Australian residency and tax
All Australian residents are required to lodge tax returns each year showing all income earned in the previous financial year.
What many people don’t realise is that income earned anywhere in the world – not just in Australia – is taxable income. And, you don’t have to be living in Australia to be considered a resident for tax purposes.
Am I an Australian resident (for tax purposes)?
If you live somewhere, you are a resident, right? Unfortunately, when it comes to Australian expat tax and residency, it’s not that simple.
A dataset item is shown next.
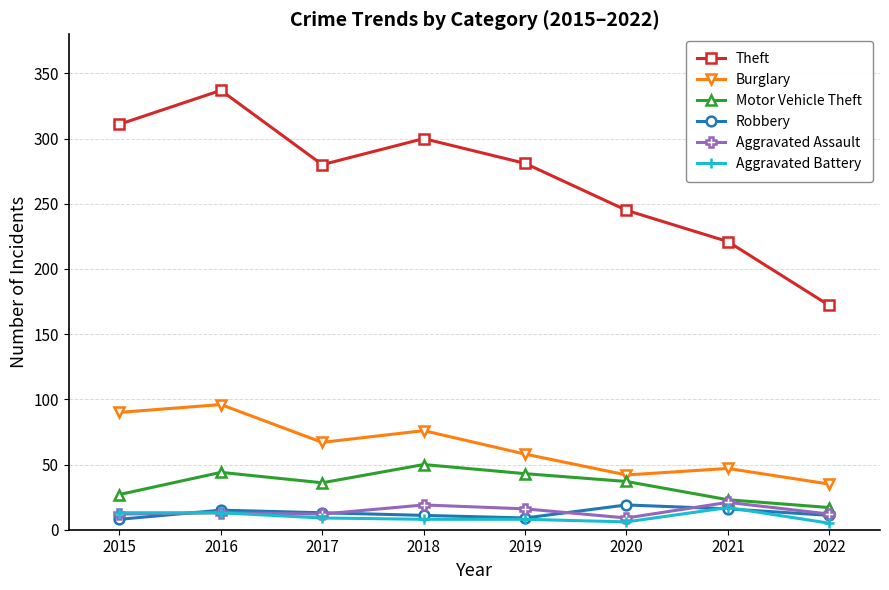

Is it true that Aggravated Assault equals 12 at 2022?

True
The Australian Taxation Office (ATO) has several tests to determine whether a person is an Australian tax resident.
The tax residency tests
1. The Resides Test
The first test applied is always the ‘Resides Test’. If you’re an Australian citizen and you reside (live) in Australia, you will be considered an Australian resident for tax purposes. You don’t need to take any secondary tests in this instance.
However, for Australian expats heading overseas, or those who have already moved, they will need to take a different test.
2. The Domicile Test
The ‘Domicile Test’ covers your primary home. If your permanent home is in Australia, then the ATO will usually treat you as a resident for tax purposes. For example, consider a university student deferring a semester of study and spending four months in Europe. Their home is still in Australia, and they always intend to return. In this case, the ‘Domicile Test’ considers them an Australian tax resident, even though they’ve lived overseas temporarily.
3. The 183-day Test
For the ‘183-day Test’, if a person is in Australia for 183 days or more, they usually will be considered resident for tax purposes. Importantly, those 183 days do not need to be over a continuous period, just the total across an income year. An income year, also known as the financial year, runs from 1 July to 30 June the following year.
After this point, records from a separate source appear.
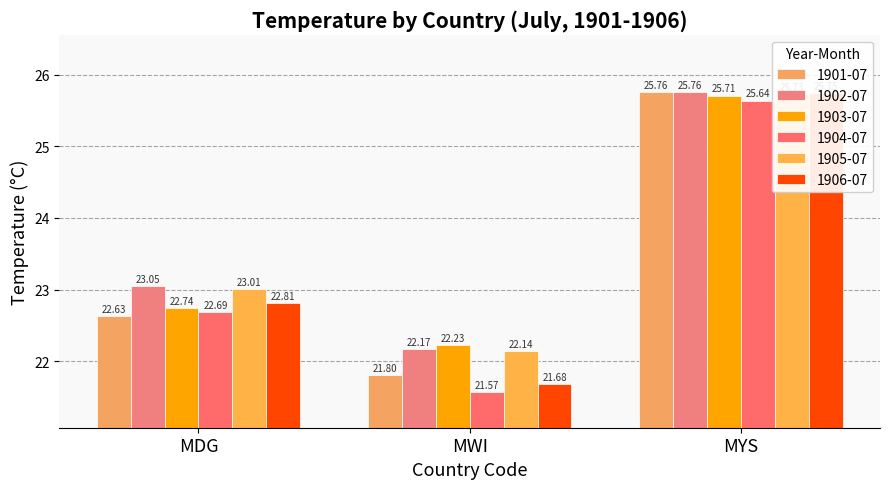

Reading left to right, transcribe all the data shown in this chart.

1901-07: MDG=22.6	MWI=21.8	MYS=25.8
1902-07: MDG=23.1	MWI=22.2	MYS=25.8
1903-07: MDG=22.7	MWI=22.2	MYS=25.7
1904-07: MDG=22.7	MWI=21.6	MYS=25.6
1905-07: MDG=23.0	MWI=22.1	MYS=25.7
1906-07: MDG=22.8	MWI=21.7	MYS=25.8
4. The Superannuation Test
The ‘Superannuation Test’ only applies if you are an Australian Government employee working overseas, and are also a member of one of two Government superannuation schemes: CSS or PSS.
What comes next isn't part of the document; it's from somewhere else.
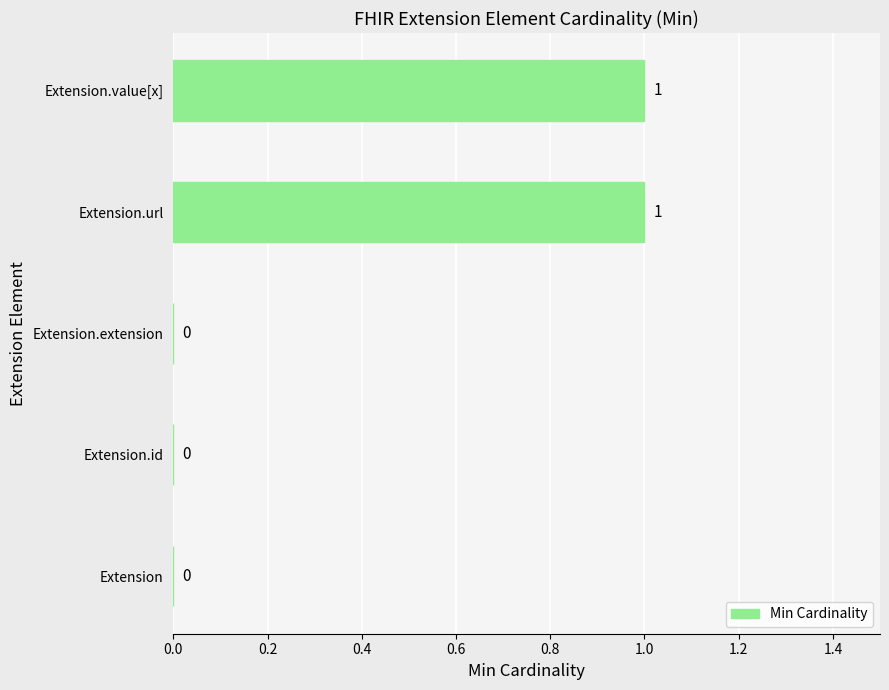

Reading bottom to top, transcribe all the data shown in this chart.

Extension=0	Extension.id=0	Extension.extension=0	Extension.url=1	Extension.value[x]=1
Practical examples for Australian expat tax
- As discussed above, a person leaving temporarily, even for an extended holiday, remains an Australian resident for tax purposes. But if that person extends their stay beyond the four months to over six months, then they will fail the ‘183-day Test’. However, if they still intend to return to Australia or their domicile remains here, then they will likely still be an Australian resident.
- Many Australians leave Australia with a one-way ticket, intending to find employment overseas and live there with no return date. If the person has sold their home or has no active rental lease, they will almost certainly fail the domicile test. As a result, the person will likely not be an Australian resident for tax purposes.
- Similarly, if you depart Australia with the intention of leaving permanently, you will no longer be an Australian resident for tax purposes, and will become a tax resident of your new country. That means you won’t need to lodge an Australian tax return for the tax year after you become a “foreign resident”, except in some special cases…
What about my HELP/HECS debt?
Here’s where Australian expat tax gets tricky. Regardless of whether you are a “resident” or “non-resident”, if you have a HELP or HECS debt, then you’ll need to declare your worldwide income at tax time every year so the ATO can calculate whether you need to make a compulsory repayment.
This extra layer of administration is in place to ensure those living and working overseas continue to make repayments on their student debt even though they are not currently in Australia.